Bram_L_ · ‎06-15-2016

Hello,

We did find the root cause of this crash.

The driver seems to make calls to signal functions (such as signal(), sigset(), sigaction()... ). In a JNI context, this can override the JVM's signal handling. Running the java process with -Xcheck:jni shows :

Warning: SIGSEGV handler expected:libjvm.so+0x918480  found:libOclCpuBackEnd.so+0x32b940
Signal Handlers:
SIGSEGV: [libOclCpuBackEnd.so+0x32b940], sa_mask[0]=00000000000000000000000000000000, sa_flags=SA_RESETHAND|SA_NODEFER
SIGBUS: [libOclCpuBackEnd.so+0x32b940], sa_mask[0]=00000000000000000000000000000000, sa_flags=SA_RESETHAND|SA_NODEFER
SIGFPE: [libOclCpuBackEnd.so+0x32b940], sa_mask[0]=00000000000000000000000000000000, sa_flags=SA_RESETHAND|SA_NODEFER
SIGPIPE: [libOclCpuBackEnd.so+0x32b940], sa_mask[0]=00000000000000000000000000000000, sa_flags=SA_RESETHAND|SA_NODEFER
SIGXFSZ: [libOclCpuBackEnd.so+0x32b940], sa_mask[0]=00000000000000000000000000000000, sa_flags=SA_RESETHAND|SA_NODEFER
SIGILL: [libOclCpuBackEnd.so+0x32b940], sa_mask[0]=00000000000000000000000000000000, sa_flags=SA_RESETHAND|SA_NODEFER
SIGUSR1: [libOclCpuBackEnd.so+0x32b940], sa_mask[0]=00000000000000000000000000000000, sa_flags=SA_RESETHAND|SA_NODEFER
SIGUSR2: [libOclCpuBackEnd.so+0x32b940], sa_mask[0]=00000000000000000000000000000000, sa_flags=SA_RESETHAND|SA_NODEFER
SIGHUP: [libOclCpuBackEnd.so+0x32b940], sa_mask[0]=00000000000000000000000000000000, sa_flags=SA_RESETHAND|SA_NODEFER
SIGINT: [libOclCpuBackEnd.so+0x32b940], sa_mask[0]=00000000000000000000000000000000, sa_flags=SA_RESETHAND|SA_NODEFER
SIGTERM: [libOclCpuBackEnd.so+0x32b940], sa_mask[0]=00000000000000000000000000000000, sa_flags=SA_RESETHAND|SA_NODEFER
SIGQUIT: [libOclCpuBackEnd.so+0x32b940], sa_mask[0]=00000000000000000000000000000000, sa_flags=SA_RESETHAND|SA_NODEFER

This can be fixed by preloading a specific java library that does the channeling (ligjsig.so) like this : export LD_PRELOAD=<libjvm.so dir>/libjsig.so (See this link for more info : https://docs.oracle.com/javase/8/docs/technotes/guides/vm/signal-chaining.html)
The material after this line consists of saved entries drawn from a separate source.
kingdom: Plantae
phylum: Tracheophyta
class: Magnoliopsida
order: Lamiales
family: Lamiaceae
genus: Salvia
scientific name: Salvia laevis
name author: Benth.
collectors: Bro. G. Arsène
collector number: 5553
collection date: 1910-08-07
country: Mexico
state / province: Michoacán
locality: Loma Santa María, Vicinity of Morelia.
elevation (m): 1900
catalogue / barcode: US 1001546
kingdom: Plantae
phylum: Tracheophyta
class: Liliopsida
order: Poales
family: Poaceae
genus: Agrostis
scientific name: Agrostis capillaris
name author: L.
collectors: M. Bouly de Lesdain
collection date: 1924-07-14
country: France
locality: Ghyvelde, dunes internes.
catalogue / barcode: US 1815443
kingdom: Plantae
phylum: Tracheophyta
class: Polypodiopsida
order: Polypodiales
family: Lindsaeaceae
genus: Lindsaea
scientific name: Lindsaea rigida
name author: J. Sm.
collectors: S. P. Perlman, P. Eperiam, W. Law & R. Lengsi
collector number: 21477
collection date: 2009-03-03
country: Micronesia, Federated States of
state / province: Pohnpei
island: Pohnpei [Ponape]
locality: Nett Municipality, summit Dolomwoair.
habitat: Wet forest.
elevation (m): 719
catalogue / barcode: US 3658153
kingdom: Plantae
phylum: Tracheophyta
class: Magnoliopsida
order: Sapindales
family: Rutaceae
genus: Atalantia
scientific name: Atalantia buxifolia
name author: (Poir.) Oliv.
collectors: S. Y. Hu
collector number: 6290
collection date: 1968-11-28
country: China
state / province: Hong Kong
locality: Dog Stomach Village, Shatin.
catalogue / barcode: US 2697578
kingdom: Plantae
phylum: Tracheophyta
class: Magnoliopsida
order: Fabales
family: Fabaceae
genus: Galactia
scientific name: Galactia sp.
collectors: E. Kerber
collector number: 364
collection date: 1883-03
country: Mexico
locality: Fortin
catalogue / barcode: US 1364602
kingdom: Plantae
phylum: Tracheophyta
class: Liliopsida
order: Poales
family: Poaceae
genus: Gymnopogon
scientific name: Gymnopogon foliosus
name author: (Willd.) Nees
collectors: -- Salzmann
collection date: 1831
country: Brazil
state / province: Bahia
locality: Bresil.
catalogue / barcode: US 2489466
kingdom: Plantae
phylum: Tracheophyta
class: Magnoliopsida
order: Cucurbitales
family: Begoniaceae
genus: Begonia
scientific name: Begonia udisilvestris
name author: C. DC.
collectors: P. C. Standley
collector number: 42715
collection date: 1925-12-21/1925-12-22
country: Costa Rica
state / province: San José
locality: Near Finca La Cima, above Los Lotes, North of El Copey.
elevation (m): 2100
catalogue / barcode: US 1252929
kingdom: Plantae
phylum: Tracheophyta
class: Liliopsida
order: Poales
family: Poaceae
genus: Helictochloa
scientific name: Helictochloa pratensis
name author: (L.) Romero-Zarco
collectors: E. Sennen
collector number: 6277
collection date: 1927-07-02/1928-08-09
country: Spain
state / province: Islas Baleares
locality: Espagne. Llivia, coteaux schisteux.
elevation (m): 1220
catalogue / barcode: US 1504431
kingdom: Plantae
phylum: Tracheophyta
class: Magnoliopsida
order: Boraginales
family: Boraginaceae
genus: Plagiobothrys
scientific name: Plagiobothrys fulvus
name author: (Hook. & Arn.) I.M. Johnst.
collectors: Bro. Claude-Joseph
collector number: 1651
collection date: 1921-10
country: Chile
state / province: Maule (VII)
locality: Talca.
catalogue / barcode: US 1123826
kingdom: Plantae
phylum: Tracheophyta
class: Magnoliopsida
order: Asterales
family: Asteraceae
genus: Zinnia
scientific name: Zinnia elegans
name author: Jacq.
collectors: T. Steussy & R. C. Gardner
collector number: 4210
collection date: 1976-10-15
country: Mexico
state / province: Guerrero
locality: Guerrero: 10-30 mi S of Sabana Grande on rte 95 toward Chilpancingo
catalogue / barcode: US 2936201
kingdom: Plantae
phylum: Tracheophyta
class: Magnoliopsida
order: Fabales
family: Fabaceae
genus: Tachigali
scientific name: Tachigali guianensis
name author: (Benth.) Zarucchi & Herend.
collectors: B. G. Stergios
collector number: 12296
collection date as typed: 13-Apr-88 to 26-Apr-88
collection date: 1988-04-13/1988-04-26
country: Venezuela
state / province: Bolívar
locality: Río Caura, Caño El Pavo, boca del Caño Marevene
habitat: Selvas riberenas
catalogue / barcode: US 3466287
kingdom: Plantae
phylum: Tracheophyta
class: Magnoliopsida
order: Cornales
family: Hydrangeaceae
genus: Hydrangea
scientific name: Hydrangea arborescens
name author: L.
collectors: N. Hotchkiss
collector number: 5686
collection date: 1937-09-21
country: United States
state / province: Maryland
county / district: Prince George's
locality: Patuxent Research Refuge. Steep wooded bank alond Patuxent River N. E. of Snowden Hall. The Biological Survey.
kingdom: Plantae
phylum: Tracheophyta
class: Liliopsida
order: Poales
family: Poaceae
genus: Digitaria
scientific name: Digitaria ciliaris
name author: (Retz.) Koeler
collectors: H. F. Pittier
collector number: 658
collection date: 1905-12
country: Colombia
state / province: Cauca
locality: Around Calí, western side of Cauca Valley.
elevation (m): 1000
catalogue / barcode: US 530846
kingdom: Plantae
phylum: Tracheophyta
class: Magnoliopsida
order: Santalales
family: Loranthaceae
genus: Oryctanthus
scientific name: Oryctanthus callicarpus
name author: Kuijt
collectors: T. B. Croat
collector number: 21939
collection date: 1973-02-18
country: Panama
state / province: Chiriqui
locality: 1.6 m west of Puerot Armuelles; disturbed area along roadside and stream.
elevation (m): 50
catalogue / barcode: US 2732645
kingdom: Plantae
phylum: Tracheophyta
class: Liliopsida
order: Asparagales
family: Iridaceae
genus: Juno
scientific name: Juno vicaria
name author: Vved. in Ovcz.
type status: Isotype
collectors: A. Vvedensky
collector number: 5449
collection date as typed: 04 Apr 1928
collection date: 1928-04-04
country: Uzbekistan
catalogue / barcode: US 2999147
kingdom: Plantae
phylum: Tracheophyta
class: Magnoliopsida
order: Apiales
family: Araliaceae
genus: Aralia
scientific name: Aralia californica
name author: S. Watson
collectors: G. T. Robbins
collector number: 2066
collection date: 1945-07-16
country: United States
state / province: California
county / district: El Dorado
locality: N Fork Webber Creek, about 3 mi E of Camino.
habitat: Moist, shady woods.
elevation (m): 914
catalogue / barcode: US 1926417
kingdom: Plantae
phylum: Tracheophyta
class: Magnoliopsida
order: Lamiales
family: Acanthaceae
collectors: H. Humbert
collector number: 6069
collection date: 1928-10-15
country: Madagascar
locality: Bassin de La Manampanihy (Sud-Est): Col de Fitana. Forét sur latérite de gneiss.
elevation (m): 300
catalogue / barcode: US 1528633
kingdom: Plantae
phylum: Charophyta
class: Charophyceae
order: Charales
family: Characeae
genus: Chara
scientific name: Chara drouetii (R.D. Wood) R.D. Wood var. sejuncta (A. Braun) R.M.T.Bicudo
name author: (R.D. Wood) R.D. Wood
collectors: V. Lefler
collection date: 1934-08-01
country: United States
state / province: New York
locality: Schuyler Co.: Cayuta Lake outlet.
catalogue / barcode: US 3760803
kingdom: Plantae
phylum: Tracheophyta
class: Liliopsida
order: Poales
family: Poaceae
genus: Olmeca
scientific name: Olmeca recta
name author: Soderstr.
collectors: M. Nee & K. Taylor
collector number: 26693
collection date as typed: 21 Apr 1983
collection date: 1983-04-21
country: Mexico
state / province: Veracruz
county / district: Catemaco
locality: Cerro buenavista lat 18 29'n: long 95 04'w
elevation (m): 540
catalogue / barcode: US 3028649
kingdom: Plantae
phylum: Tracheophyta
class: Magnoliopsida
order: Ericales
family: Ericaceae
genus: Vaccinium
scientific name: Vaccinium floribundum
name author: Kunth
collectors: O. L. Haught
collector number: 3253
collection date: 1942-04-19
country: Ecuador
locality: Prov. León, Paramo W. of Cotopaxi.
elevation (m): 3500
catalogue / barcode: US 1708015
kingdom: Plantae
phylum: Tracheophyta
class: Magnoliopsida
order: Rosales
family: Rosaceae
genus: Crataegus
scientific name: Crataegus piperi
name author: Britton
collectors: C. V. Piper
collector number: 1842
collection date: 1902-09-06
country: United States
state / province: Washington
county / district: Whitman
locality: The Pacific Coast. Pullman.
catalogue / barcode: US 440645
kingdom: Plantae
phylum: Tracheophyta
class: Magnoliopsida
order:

Not sure why this was not happening with the previous version we had (maybe the signal handling in the driver is something recent ?)

Bram

Robert_I_Intel · ‎06-21-2016

Hi Bram,

I will contact the development team to see if they have any comments on this. Thanks for investigating and reporting this issue!